Toutefois, au-delà de leurs différences, tous ces romans ont en commun le fait de s’élaborer autour de personnages extrêmement singuliers, que l’auteure appelle des » anges de la solitude « . Elle les écoute au plus près, sans jamais se lasser, et encore moins les soumettre à un jugement, comme si elle puisait dans cette humanité des personnages, qui devient aussi la sienne, toute son énergie créatrice et sa passion pour l’art d’écrire. En relisant l’ensemble des textes de Marie-Claire Blais, on ne peut qu’être émerveillé par la cohérence de l’œuvre qui est traversée du début à la fin par une inépuisable compassion pour ces êtres privés d’existence, ces êtres qui ne parlent guère et dont personne ne parle. On ne peut qu’être touché aussi par la discrétion de la romancière elle-même qui s’efface doucement derrière ses propres créations. L’auteure construit une œuvre qui rejoint les mouvements souterrains de notre monde. Elle se promène de faille en faille, en cherchant la lumière sous la surface des choses, là où la noirceur des abîmes révèle pleinement ses personnages.

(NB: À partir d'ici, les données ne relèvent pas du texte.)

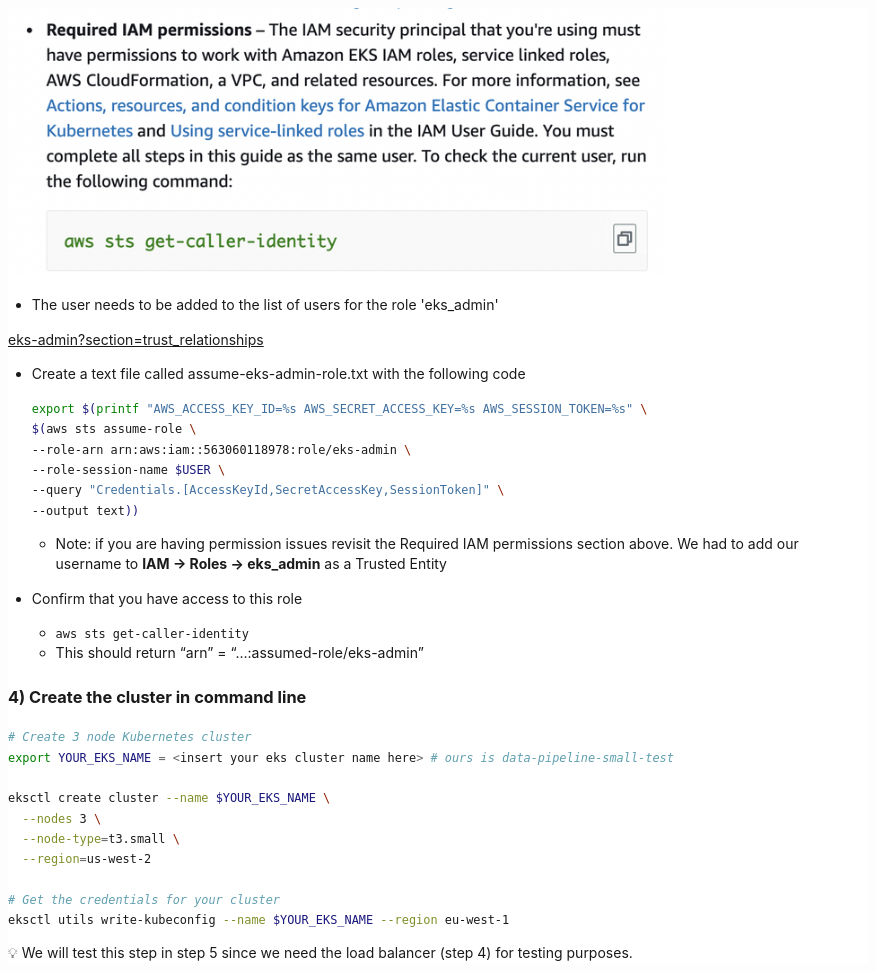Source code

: ![Untitled](/img/aws_2.png)

- The user needs to be added to the list of users for the role 'eks_admin'

[eks-admin?section=trust_relationships](https://us-east-1.console.aws.amazon.com/iamv2/home#/roles/details/eks-admin?section=trust_relationships)

- Create a text file called assume-eks-admin-role.txt with the following code

    ```bash
    export $(printf "AWS_ACCESS_KEY_ID=%s AWS_SECRET_ACCESS_KEY=%s AWS_SESSION_TOKEN=%s" \
    $(aws sts assume-role \
    --role-arn arn:aws:iam::563060118978:role/eks-admin \
    --role-session-name $USER \
    --query "Credentials.[AccessKeyId,SecretAccessKey,SessionToken]" \
    --output text))
    ```
    - Note: if you are having permission issues revisit the Required IAM permissions section above. We had to add our username to **IAM → Roles → eks_admin** as a Trusted Entity

- Confirm that you have access to this role
    - ```aws sts get-caller-identity```
    - This should return “arn” = “…:assumed-role/eks-admin”

### 4) Create the cluster in command line

```bash
# Create 3 node Kubernetes cluster
export YOUR_EKS_NAME = <insert your eks cluster name here> # ours is data-pipeline-small-test

eksctl create cluster --name $YOUR_EKS_NAME \
  --nodes 3 \
  --node-type=t3.small \
  --region=us-west-2

# Get the credentials for your cluster
eksctl utils write-kubeconfig --name $YOUR_EKS_NAME --region eu-west-1
```

💡 We will test this step in step 5 since we need the load balancer (step 4) for testing purposes.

Mais ce qui frappe tout autant que cette humilité, c’est la hauteur artistique à laquelle s’élève l’écriture de Marie-Claire Blais. Il n’y a aucune contradiction, chez elle, entre l’exigence éthique et la valeur artistique : les deux dimensions vont de pair et se nourrissent l’une l’autre. C’est ce qu’illustre par-dessus tout cette splendide trilogie romanesque commencée en 1996 avec Soifs et qui s’achève cette année avec la publication d’Augustino et le chœur de la destruction. D’une complexité architecturale extraordinaire, cette prose qui court sur plus de 800 pages presque ininterrompues est portée par un souffle inouï. Il faut lire ce texte à voix haute pour en goûter toute la puissance lyrique et pour apprécier sa qualité proprement musicale. Les voix de quelques dizaines de personnages s’entremêlent bien qu’elles soient toutes aisément reconnaissables et savamment orchestrées pour produire cet immense chœur de la destruction, métaphore de notre monde contemporain. Il y a quelque chose de grandiose, de sublime et de presque sacré chez ces personnages de marginaux et d’artistes qui, dans leur solitude même, résument et transcendent tout à la fois la société dans laquelle ils se trouvent.
Avec cette monumentale trilogie, Marie-Claire Blais donne sa pleine mesure et montre à quel point son écriture est actuelle et vibrante de vie. Le jury tient à souligner l’audace et la force de cette vision d’auteure capable de saisir, dans le mouvement même de l’écriture, les singularités existentielles de chacun et les enjeux sociaux ou politiques propres au monde d’aujourd’hui. C’est une œuvre exigeante qui, refusant de croire que la littérature n’est que divertissement, y voit plutôt une forme de salut.